Fabulous! I felt like an olympic champion and I would have been a happy bunny if I could have called it a day right there and been air-lifted off the mountain. Sadly that didn’t appear to be an option.

Maybe I should revisit the whole hang-gliding/parasailing idea!

When Good Kids Go Bad

As a parent you like to think you know your children; their strengths; their weaknesses; what they’re most likely to be arrested for.

Or at least we did. Until last night when I received a text from Roxy saying “I have 2 grams for $40”. Closely followed by another that said “Oh shit! Sorry not for you! Ignore that!”.

No! There must be some mistake. She’s probably selling stage make-up by weight, or maybe italian herbs for a special pasta sauce. Yeah that’ll be it. So there then ensued a back and forth via text during which I invited her to explain, while she, for her part, became increasingly evasive.

I finally phoned, half expecting her not to answer the phone.
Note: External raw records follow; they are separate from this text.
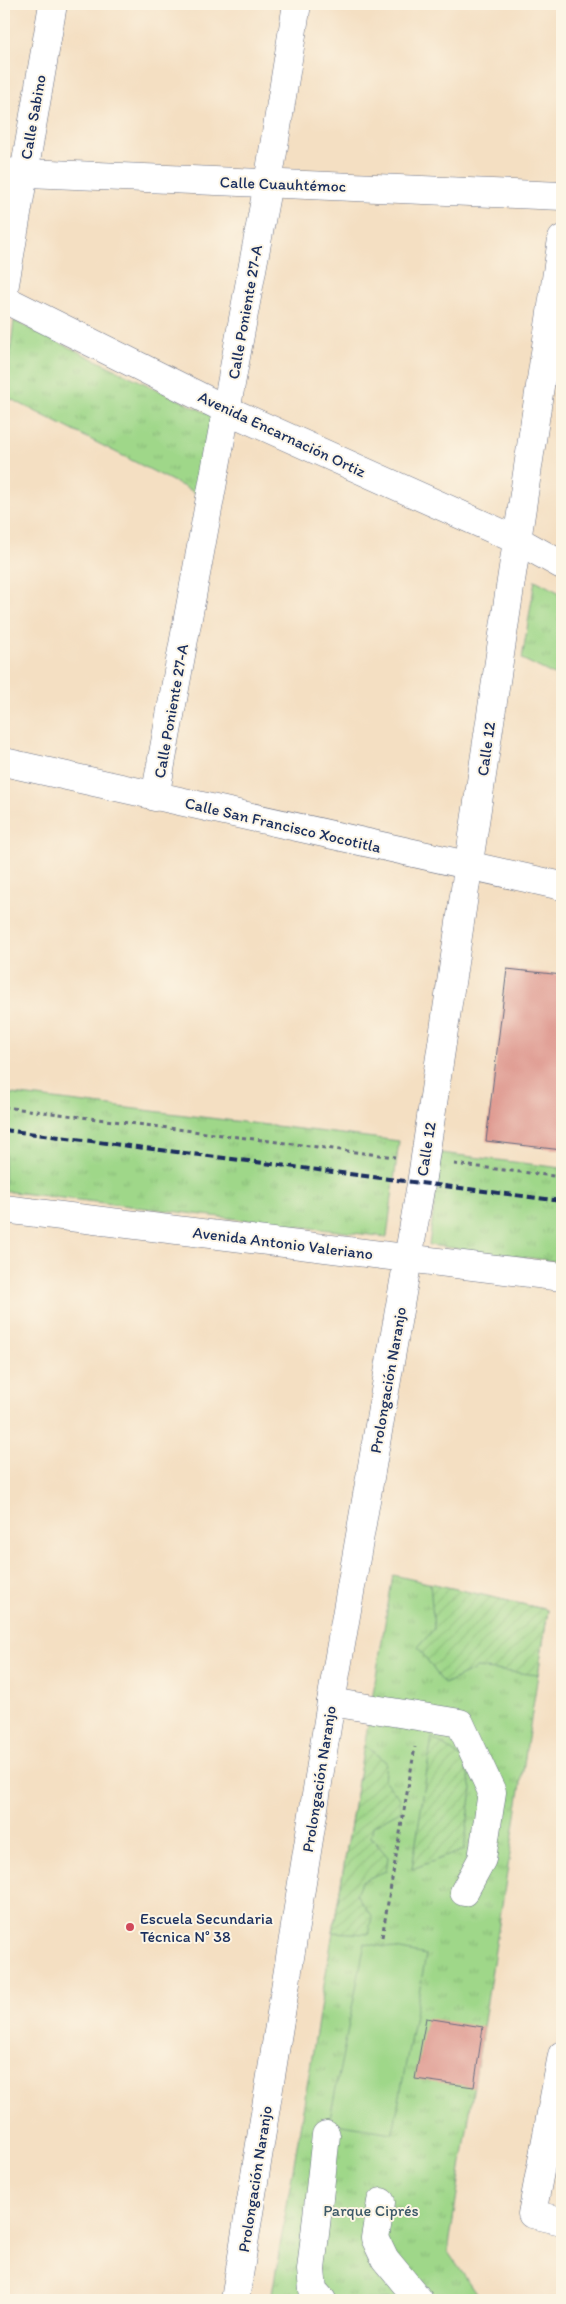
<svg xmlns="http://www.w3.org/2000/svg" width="566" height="2304" font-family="Itim,sans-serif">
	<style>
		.grass { fill: url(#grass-tufts); stroke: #5d8374 }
		.garden { fill: url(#garden-furrows); stroke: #5d8374 }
		.pitch { fill: #9fd789; stroke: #5d8374 }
		.building { fill: #de978e }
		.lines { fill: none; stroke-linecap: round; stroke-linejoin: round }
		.minor-casing { stroke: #676d81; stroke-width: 29 }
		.path { stroke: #676d81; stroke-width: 3; stroke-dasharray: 4 4; stroke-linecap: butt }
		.minor { stroke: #fff; stroke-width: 28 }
		.rail { stroke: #1b2f5e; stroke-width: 4; stroke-dasharray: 8 4; stroke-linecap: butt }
		.poi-dot { fill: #d1495b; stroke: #fcf5e5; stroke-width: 2 }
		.labels { text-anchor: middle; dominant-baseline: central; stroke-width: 4; stroke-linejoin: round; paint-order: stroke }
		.street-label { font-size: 16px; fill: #1b2f5e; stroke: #fcf5e5 }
		.poi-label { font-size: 16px; fill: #1b2f5e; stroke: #fcf5e5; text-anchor: start }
		.park-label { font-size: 16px; fill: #3c5969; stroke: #fcf5e5 }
	</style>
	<defs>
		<pattern id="grass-tufts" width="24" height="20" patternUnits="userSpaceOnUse" patternTransform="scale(1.25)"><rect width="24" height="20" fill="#9fd789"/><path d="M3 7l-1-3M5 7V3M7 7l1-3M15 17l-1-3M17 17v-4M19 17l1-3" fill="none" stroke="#88b979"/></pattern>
		<pattern id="garden-furrows" width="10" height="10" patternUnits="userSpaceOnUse" patternTransform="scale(1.25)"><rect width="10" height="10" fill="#9fd789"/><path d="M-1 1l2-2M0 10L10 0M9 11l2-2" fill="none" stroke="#88b979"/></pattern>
	</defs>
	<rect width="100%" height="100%" fill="#fcf5e5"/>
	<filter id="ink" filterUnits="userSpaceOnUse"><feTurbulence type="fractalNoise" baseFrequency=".02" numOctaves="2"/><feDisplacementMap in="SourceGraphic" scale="10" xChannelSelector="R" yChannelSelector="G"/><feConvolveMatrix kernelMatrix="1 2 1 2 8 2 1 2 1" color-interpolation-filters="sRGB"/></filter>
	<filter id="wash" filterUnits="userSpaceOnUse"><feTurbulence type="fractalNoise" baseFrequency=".0096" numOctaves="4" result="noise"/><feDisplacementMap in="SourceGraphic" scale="20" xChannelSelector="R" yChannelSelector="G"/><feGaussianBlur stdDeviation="1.12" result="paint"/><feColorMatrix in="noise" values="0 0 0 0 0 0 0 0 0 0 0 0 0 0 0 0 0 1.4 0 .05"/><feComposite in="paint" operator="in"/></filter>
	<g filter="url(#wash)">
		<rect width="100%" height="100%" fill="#f4dfc2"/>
		<g class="grass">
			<path d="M14,321L213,416L196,493L5,396Z"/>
			<path d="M535,580L562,594V679L522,659Z"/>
			<path d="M4,1093L399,1141L387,1237L4,1191Z"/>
			<path d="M441,1153L562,1168V1262L429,1245Z"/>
			<path d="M393,1575L548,1610L448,2252L479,2297L499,2300H271Z"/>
		</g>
		<g class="garden">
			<path d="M430,1583L548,1610L538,1675L477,1668L444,1684L418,1647L434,1629Z"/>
			<path d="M432,1737L464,1760L472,1789L464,1850L412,1869Z"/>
			<path d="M364,1745L386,1762L384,1780L400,1798V1811L373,1826L371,1837L388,1857L386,1871L362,1881L356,1894L372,1917L368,1934L333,1932Z"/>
		</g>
		<path class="pitch" d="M365,1943L426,1955L393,2133L329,2123Z"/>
		<g id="blocks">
			<g class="building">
				<path d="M507,969L562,975V1150L486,1141Z"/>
				<path d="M426,2018L483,2027L474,2087L415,2079Z"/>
			</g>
		</g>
	</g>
	<g filter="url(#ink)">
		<use href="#blocks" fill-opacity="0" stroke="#676d81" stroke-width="1"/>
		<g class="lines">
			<g class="minor-casing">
				<g id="minor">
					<path d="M4,172L562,196"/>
					<path d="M4,290L53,4"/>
					<path d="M4,299L227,410L517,540L562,565"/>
					<path d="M4,762L562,886"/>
					<path d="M155,797L268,183L297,4"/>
					<path d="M4,1209L562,1277"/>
					<path d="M331,1702L460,1723L492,1792L482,1859L464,1892"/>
					<path d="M562,2055L532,2214L562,2221"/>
					<path d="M381,2202L375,2238L385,2259L419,2300"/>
					<path d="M235,2300L331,1702L421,1184L562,239"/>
					<path d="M322,2300L313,2290L311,2270L326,2135"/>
				</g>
			</g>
			<g class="path">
				<path d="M4,1107L395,1157"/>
				<path d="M454,1164L562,1177"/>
				<path d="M382,1937L415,1747"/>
			</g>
			<use href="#minor" class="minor"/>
			<path class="rail" d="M4,1130L562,1201"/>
		</g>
	</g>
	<circle class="poi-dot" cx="130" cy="1927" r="5"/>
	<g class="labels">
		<g class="street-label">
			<text transform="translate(33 117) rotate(-80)">Calle Sabino</text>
			<text transform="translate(283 184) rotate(2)">Calle Cuauhtémoc</text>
			<text transform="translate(245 312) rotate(-80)">Calle Poniente 27-A</text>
			<text transform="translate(282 434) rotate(25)">Avenida Encarnación Ortiz</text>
			<text transform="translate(171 711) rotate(-80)">Calle Poniente 27-A</text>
			<text transform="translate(486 749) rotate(-82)">Calle 12</text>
			<text transform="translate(283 825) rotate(13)">Calle San Francisco Xocotitla</text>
			<text transform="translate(426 1149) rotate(-81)">Calle 12</text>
			<text transform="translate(283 1243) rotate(7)">Avenida Antonio Valeriano</text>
			<text transform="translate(388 1380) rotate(-80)">Prolongación Naranjo</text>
			<text transform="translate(319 1779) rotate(-81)">Prolongación Naranjo</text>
			<text transform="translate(255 2179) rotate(-81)">Prolongación Naranjo</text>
		</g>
		<g class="poi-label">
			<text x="140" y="1918">Escuela Secundaria<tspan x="140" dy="18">Técnica N° 38</tspan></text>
		</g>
		<g class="park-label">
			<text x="371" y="2210">Parque Ciprés</text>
		</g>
	</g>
	<rect width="566" height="2304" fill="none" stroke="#fcf5e5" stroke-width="20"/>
</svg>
If she doesn’t, I thought, I’m on the next plane to Vancouver; I’ll drag her home by the ear and get her a nice little job at the library. Why, oh why, did we allow her to go there in the first place, to be surrounded by drug addicts and – perhaps even worse – musical theatre kids? Is that where we went wrong?

The helpless giggles that reverberated down the line (am I showing my age using the term phone line? Do we still have those?), when she answered the phone definitely reassured me somewhat.

So … what the heck?

It turns out she was participating in a twitter prank to see how crazy you can make your parents. Apparently we passed some kind of test by not immediately disowning her, swearing at her or professing not to have wanted her in the first place. Yay for our awesome parenting skills!

Thanks Nathan Fielder. Ha bloody ha!